Many people find out too late that they are at risk for flooding, and even worse, that their property insurance doesn't cover flood damage. In fact, flooding occurs in every state; and six out of every ten Presidentially declared disasters involve flooding.
Many people believe they aren't located in a "flood zone". The reality is that they are in a flood zone, albeit a "low-to-moderate risk" zone. Flooding doesn't have to occur from a nearby body of water. A flood is defined as "a general and temporary condition of partial or complete inundation of two or more acres of normally dry land area or two or more properties (at lease one of which is your property) from: overflow of inland waters, unusual and rapid accumulation or runoff of surface waters from any source, and mudflows."

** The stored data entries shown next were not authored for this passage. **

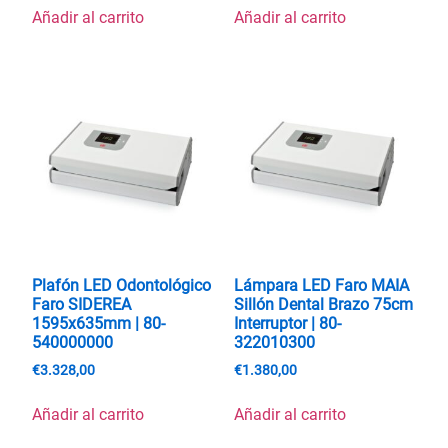
Añadir al carrito
Añadir al carrito
Plafón LED Odontológico
Lámpara LED Faro MAIA
Faro SIDEREA
Sillón Dental Brazo 75cm
1595x635mm | 80-
Interruptor | 80-
540000000
322010300
€
3.328,00
€
1.380,00
Añadir al carrito
Añadir al carrito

So if your neighbor with the slightly more elevated yard accidentally perforates their 18' above ground pool and sends about 9500 gallons of water gushing through the neighborhood, flooding your basement in the process, this would be considered a "flood". It wasn't from a natural body of water, but it was sudden, unexpected, and caused the partial innundation of 2 or more properties (his and yours) of normally dry land. Without a flood policy, it would also not be covered under your standard commercial property or homeowners policy.
If you do elect to purchase Flood coverage, there is a 30 day waiting period before the policy will go into effect, unless you're in a designated floodplain or are required under the terms of a mortgage to purchase the coverage.